Data records –
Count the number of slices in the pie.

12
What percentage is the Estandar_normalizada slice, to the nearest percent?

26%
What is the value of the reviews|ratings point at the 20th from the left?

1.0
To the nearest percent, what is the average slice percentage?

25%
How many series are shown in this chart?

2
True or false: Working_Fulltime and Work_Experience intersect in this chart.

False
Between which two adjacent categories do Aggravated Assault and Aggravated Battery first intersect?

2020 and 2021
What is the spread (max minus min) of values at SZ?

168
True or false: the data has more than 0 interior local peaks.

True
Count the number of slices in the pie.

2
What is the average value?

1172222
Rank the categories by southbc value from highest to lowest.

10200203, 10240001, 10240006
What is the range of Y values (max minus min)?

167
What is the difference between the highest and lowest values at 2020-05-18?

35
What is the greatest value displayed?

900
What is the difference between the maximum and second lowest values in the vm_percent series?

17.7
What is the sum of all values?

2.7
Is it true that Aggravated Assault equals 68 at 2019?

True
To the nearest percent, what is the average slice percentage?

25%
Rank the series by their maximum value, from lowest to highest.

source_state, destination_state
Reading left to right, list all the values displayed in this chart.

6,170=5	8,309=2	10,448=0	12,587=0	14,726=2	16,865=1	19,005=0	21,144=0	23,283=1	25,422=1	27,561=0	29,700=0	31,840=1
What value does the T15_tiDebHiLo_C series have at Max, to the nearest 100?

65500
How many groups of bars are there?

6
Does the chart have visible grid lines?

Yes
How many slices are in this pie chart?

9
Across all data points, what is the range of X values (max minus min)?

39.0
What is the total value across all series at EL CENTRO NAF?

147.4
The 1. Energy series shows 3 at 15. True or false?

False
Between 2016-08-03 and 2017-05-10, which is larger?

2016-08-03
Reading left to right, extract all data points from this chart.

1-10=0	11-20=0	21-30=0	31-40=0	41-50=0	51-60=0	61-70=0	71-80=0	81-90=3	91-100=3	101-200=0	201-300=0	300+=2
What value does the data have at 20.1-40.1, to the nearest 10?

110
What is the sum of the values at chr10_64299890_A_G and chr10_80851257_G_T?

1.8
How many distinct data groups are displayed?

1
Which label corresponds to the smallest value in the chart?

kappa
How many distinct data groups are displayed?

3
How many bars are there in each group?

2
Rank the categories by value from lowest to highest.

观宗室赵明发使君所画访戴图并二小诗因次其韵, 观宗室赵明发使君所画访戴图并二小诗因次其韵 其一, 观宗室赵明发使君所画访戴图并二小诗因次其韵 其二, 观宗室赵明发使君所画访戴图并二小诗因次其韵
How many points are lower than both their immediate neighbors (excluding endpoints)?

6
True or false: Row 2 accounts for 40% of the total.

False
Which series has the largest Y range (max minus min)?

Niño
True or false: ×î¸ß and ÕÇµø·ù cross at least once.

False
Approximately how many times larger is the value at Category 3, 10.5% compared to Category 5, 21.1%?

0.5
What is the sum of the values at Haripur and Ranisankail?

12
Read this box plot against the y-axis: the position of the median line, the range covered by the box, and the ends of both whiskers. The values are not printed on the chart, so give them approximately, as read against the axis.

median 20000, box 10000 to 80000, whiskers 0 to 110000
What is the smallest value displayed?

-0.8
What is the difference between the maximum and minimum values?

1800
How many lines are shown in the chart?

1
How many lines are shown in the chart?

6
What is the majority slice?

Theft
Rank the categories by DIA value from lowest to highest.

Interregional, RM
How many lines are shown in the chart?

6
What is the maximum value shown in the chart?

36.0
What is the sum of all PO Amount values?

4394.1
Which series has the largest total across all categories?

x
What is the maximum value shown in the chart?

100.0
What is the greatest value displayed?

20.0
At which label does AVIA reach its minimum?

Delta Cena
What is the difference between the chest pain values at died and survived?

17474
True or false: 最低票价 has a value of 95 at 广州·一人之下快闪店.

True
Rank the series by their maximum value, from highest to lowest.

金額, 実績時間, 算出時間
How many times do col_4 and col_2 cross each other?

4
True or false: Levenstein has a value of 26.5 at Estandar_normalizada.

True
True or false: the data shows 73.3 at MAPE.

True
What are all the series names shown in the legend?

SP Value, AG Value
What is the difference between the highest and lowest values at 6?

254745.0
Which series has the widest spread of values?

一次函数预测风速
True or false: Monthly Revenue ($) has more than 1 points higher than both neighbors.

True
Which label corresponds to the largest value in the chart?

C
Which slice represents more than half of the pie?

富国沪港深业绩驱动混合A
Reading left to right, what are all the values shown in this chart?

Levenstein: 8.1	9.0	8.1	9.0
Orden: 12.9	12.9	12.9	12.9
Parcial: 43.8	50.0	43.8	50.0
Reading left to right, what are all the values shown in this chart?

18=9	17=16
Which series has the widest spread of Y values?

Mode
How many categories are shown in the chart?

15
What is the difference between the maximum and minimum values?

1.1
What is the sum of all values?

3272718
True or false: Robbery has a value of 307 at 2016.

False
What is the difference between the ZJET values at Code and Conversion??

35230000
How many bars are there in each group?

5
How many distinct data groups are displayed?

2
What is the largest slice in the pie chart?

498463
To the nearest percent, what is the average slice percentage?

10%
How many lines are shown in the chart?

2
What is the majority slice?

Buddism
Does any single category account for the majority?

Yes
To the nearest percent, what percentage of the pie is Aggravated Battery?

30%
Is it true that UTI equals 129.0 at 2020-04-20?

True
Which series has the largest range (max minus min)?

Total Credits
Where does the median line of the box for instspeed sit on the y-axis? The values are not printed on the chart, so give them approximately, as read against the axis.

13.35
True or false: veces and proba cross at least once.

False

Exercise directions – Copy out every one of the entries above, word for word and line for line.

Reply –
Count the number of slices in the pie.

12
What percentage is the Estandar_normalizada slice, to the nearest percent?

26%
What is the value of the reviews|ratings point at the 20th from the left?

1.0
To the nearest percent, what is the average slice percentage?

25%
How many series are shown in this chart?

2
True or false: Working_Fulltime and Work_Experience intersect in this chart.

False
Between which two adjacent categories do Aggravated Assault and Aggravated Battery first intersect?

2020 and 2021
What is the spread (max minus min) of values at SZ?

168
True or false: the data has more than 0 interior local peaks.

True
Count the number of slices in the pie.

2
What is the average value?

1172222
Rank the categories by southbc value from highest to lowest.

10200203, 10240001, 10240006
What is the range of Y values (max minus min)?

167
What is the difference between the highest and lowest values at 2020-05-18?

35
What is the greatest value displayed?

900
What is the difference between the maximum and second lowest values in the vm_percent series?

17.7
What is the sum of all values?

2.7
Is it true that Aggravated Assault equals 68 at 2019?

True
To the nearest percent, what is the average slice percentage?

25%
Rank the series by their maximum value, from lowest to highest.

source_state, destination_state
Reading left to right, list all the values displayed in this chart.

6,170=5	8,309=2	10,448=0	12,587=0	14,726=2	16,865=1	19,005=0	21,144=0	23,283=1	25,422=1	27,561=0	29,700=0	31,840=1
What value does the T15_tiDebHiLo_C series have at Max, to the nearest 100?

65500
How many groups of bars are there?

6
Does the chart have visible grid lines?

Yes
How many slices are in this pie chart?

9
Across all data points, what is the range of X values (max minus min)?

39.0
What is the total value across all series at EL CENTRO NAF?

147.4
The 1. Energy series shows 3 at 15. True or false?

False
Between 2016-08-03 and 2017-05-10, which is larger?

2016-08-03
Reading left to right, extract all data points from this chart.

1-10=0	11-20=0	21-30=0	31-40=0	41-50=0	51-60=0	61-70=0	71-80=0	81-90=3	91-100=3	101-200=0	201-300=0	300+=2
What value does the data have at 20.1-40.1, to the nearest 10?

110
What is the sum of the values at chr10_64299890_A_G and chr10_80851257_G_T?

1.8
How many distinct data groups are displayed?

1
Which label corresponds to the smallest value in the chart?

kappa
How many distinct data groups are displayed?

3
How many bars are there in each group?

2
Rank the categories by value from lowest to highest.

观宗室赵明发使君所画访戴图并二小诗因次其韵, 观宗室赵明发使君所画访戴图并二小诗因次其韵 其一, 观宗室赵明发使君所画访戴图并二小诗因次其韵 其二, 观宗室赵明发使君所画访戴图并二小诗因次其韵
How many points are lower than both their immediate neighbors (excluding endpoints)?

6
True or false: Row 2 accounts for 40% of the total.

False
Which series has the largest Y range (max minus min)?

Niño
True or false: ×î¸ß and ÕÇµø·ù cross at least once.

False
Approximately how many times larger is the value at Category 3, 10.5% compared to Category 5, 21.1%?

0.5
What is the sum of the values at Haripur and Ranisankail?

12
Read this box plot against the y-axis: the position of the median line, the range covered by the box, and the ends of both whiskers. The values are not printed on the chart, so give them approximately, as read against the axis.

median 20000, box 10000 to 80000, whiskers 0 to 110000
What is the smallest value displayed?

-0.8
What is the difference between the maximum and minimum values?

1800
How many lines are shown in the chart?

1
How many lines are shown in the chart?

6
What is the majority slice?

Theft
Rank the categories by DIA value from lowest to highest.

Interregional, RM
How many lines are shown in the chart?

6
What is the maximum value shown in the chart?

36.0
What is the sum of all PO Amount values?

4394.1
Which series has the largest total across all categories?

x
What is the maximum value shown in the chart?

100.0
What is the greatest value displayed?

20.0
At which label does AVIA reach its minimum?

Delta Cena
What is the difference between the chest pain values at died and survived?

17474
True or false: 最低票价 has a value of 95 at 广州·一人之下快闪店.

True
Rank the series by their maximum value, from highest to lowest.

金額, 実績時間, 算出時間
How many times do col_4 and col_2 cross each other?

4
True or false: Levenstein has a value of 26.5 at Estandar_normalizada.

True
True or false: the data shows 73.3 at MAPE.

True
What are all the series names shown in the legend?

SP Value, AG Value
What is the difference between the highest and lowest values at 6?

254745.0
Which series has the widest spread of values?

一次函数预测风速
True or false: Monthly Revenue ($) has more than 1 points higher than both neighbors.

True
Which label corresponds to the largest value in the chart?

C
Which slice represents more than half of the pie?

富国沪港深业绩驱动混合A
Reading left to right, what are all the values shown in this chart?

Levenstein: 8.1	9.0	8.1	9.0
Orden: 12.9	12.9	12.9	12.9
Parcial: 43.8	50.0	43.8	50.0
Reading left to right, what are all the values shown in this chart?

18=9	17=16
Which series has the widest spread of Y values?

Mode
How many categories are shown in the chart?

15
What is the difference between the maximum and minimum values?

1.1
What is the sum of all values?

3272718
True or false: Robbery has a value of 307 at 2016.

False
What is the difference between the ZJET values at Code and Conversion??

35230000
How many bars are there in each group?

5
How many distinct data groups are displayed?

2
What is the largest slice in the pie chart?

498463
To the nearest percent, what is the average slice percentage?

10%
How many lines are shown in the chart?

2
What is the majority slice?

Buddism
Does any single category account for the majority?

Yes
To the nearest percent, what percentage of the pie is Aggravated Battery?

30%
Is it true that UTI equals 129.0 at 2020-04-20?

True
Which series has the largest range (max minus min)?

Total Credits
Where does the median line of the box for instspeed sit on the y-axis? The values are not printed on the chart, so give them approximately, as read against the axis.

13.35
True or false: veces and proba cross at least once.

False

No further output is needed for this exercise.